*** RECORDS FOR THE TASK ***

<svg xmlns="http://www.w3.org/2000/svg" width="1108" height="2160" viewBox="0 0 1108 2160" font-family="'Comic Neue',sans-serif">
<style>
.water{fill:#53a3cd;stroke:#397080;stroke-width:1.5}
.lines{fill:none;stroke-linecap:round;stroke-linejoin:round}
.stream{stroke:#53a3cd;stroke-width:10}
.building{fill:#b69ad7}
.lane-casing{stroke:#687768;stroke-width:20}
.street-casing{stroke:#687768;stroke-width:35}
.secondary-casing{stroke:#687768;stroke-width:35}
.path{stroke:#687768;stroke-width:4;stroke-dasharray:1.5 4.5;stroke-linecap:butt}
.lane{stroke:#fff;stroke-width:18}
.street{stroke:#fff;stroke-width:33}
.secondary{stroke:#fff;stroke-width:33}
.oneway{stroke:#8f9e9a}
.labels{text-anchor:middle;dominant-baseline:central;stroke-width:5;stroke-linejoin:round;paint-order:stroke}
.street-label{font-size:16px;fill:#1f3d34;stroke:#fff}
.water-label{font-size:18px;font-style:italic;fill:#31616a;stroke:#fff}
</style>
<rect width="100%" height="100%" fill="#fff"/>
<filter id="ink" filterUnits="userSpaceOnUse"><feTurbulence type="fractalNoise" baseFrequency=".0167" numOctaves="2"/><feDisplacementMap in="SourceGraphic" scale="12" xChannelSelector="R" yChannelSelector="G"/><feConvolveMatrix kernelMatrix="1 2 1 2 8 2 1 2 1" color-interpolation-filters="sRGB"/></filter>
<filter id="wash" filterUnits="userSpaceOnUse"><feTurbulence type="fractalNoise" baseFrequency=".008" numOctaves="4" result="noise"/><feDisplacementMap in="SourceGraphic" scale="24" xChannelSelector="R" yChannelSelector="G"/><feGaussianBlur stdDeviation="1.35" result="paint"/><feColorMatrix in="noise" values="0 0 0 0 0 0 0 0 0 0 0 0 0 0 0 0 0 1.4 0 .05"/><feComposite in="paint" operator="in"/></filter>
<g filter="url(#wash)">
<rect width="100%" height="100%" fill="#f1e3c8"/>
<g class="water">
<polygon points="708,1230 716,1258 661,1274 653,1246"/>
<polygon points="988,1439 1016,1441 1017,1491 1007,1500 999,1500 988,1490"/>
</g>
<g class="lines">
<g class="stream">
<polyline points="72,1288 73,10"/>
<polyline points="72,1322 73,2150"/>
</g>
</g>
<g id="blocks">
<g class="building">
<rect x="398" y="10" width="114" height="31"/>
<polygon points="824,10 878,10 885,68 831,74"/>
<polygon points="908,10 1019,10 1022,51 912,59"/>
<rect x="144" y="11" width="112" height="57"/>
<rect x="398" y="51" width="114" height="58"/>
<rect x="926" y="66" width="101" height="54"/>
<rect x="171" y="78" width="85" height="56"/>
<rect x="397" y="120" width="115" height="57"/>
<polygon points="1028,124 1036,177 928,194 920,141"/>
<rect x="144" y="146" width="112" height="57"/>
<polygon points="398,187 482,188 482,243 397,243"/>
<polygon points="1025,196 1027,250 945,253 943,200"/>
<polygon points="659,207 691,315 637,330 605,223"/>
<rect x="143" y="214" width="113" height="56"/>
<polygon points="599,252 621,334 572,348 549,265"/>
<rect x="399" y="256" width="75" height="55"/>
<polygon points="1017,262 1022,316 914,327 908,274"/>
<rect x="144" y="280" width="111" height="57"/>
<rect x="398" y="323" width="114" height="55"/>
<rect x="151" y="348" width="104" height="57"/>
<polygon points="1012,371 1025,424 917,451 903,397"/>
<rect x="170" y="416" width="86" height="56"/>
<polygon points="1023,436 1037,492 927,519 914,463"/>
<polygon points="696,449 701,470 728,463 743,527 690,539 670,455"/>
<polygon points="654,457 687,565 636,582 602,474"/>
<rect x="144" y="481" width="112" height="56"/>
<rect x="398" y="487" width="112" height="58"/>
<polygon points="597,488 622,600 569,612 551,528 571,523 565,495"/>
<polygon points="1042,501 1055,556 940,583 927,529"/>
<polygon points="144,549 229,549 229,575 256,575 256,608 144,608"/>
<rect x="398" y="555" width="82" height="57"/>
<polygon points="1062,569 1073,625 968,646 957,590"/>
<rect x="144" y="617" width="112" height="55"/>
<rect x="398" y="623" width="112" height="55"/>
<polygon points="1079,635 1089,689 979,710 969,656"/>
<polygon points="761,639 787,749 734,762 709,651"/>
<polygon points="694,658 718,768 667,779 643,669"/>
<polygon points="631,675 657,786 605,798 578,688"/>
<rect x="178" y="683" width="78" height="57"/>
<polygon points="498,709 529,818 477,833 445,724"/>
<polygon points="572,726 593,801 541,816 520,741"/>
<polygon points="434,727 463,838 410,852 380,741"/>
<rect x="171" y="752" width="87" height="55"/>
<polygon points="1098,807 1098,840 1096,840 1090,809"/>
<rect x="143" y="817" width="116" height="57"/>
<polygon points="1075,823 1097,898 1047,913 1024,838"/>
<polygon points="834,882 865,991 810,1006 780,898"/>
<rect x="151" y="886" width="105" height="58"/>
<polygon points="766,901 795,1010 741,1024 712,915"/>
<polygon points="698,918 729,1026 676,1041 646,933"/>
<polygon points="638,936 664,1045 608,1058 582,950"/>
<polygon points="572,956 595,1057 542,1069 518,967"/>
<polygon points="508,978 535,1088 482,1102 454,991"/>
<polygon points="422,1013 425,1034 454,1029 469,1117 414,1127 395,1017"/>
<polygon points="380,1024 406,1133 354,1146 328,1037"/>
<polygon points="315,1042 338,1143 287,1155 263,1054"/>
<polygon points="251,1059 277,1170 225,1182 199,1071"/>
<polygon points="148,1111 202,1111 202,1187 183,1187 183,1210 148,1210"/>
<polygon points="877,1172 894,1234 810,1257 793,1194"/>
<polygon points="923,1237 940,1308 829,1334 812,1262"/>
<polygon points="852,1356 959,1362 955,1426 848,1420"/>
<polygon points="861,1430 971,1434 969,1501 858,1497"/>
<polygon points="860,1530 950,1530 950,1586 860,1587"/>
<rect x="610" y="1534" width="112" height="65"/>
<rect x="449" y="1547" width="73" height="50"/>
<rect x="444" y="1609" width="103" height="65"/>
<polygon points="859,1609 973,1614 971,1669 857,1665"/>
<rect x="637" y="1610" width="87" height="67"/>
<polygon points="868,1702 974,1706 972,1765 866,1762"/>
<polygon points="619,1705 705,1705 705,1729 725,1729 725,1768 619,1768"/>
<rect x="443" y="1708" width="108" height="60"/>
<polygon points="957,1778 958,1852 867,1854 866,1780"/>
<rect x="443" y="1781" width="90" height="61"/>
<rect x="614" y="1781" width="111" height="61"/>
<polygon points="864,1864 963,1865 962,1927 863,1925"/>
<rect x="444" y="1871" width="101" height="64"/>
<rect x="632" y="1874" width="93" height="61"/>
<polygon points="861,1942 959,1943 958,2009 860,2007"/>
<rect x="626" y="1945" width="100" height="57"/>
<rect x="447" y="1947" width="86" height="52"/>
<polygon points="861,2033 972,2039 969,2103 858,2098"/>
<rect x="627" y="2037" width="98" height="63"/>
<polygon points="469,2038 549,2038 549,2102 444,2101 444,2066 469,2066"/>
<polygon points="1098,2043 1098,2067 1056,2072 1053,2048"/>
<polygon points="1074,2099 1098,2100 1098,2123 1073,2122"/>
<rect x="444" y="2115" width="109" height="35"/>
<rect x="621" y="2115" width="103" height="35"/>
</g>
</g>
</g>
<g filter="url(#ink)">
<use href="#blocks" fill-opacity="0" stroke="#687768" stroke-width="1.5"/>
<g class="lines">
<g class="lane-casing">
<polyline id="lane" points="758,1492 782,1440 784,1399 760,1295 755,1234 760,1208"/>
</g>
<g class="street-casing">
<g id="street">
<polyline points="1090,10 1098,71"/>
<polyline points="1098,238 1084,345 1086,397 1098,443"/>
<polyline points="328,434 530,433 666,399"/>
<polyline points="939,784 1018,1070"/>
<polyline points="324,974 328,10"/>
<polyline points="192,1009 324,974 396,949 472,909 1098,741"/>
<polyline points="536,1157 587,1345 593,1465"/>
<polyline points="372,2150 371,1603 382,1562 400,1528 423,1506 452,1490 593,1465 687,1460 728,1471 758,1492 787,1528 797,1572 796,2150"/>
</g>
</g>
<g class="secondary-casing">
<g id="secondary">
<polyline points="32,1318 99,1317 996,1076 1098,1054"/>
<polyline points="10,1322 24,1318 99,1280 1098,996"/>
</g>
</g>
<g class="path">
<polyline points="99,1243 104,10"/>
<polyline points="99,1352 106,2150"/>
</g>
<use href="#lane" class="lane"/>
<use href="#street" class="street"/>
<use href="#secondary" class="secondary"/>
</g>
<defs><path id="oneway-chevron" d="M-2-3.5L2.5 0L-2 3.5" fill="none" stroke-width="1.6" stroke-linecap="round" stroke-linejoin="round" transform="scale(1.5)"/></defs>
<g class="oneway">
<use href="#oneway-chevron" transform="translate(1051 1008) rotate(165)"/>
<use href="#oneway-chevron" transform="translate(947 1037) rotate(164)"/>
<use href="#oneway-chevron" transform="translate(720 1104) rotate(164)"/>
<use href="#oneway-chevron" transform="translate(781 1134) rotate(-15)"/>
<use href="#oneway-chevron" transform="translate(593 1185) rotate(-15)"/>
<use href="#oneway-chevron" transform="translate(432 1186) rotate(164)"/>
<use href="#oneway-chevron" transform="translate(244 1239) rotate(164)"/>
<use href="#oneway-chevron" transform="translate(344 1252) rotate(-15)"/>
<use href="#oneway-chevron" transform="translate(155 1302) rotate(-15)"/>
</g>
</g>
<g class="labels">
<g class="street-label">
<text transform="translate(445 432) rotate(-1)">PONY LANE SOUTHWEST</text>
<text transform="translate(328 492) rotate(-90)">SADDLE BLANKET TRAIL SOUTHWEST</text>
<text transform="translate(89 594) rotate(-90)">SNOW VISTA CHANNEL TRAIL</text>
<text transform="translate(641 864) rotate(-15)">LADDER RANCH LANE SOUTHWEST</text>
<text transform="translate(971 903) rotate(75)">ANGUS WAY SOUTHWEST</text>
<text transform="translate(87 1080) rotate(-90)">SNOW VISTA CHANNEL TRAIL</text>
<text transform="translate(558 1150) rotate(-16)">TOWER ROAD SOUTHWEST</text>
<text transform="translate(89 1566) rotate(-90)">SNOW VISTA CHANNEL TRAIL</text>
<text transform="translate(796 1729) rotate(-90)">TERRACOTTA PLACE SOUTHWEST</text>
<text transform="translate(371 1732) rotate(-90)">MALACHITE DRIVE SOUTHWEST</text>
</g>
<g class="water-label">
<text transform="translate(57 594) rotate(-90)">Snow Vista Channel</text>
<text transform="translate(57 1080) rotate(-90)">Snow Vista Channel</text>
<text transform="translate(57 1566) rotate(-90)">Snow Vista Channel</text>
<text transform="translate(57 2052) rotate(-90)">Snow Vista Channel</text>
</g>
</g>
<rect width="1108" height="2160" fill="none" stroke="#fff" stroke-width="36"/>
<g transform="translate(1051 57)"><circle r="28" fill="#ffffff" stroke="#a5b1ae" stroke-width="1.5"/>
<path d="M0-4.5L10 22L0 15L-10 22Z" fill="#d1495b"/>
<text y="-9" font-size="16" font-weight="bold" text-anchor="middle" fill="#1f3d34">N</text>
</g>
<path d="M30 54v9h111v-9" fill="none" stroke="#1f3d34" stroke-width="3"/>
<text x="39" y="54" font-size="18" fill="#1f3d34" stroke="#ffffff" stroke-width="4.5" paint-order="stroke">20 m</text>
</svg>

*** End of RECORDS FOR THE TASK ***

=== ACTIVITY ===
If a line in the records above has the word "xChannelSelector", copy it.

=== TASK OUTPUT ===
<filter id="ink" filterUnits="userSpaceOnUse"><feTurbulence type="fractalNoise" baseFrequency=".0167" numOctaves="2"/><feDisplacementMap in="SourceGraphic" scale="12" xChannelSelector="R" yChannelSelector="G"/><feConvolveMatrix kernelMatrix="1 2 1 2 8 2 1 2 1" color-interpolation-filters="sRGB"/></filter>
<filter id="wash" filterUnits="userSpaceOnUse"><feTurbulence type="fractalNoise" baseFrequency=".008" numOctaves="4" result="noise"/><feDisplacementMap in="SourceGraphic" scale="24" xChannelSelector="R" yChannelSelector="G"/><feGaussianBlur stdDeviation="1.35" result="paint"/><feColorMatrix in="noise" values="0 0 0 0 0 0 0 0 0 0 0 0 0 0 0 0 0 1.4 0 .05"/><feComposite in="paint" operator="in"/></filter>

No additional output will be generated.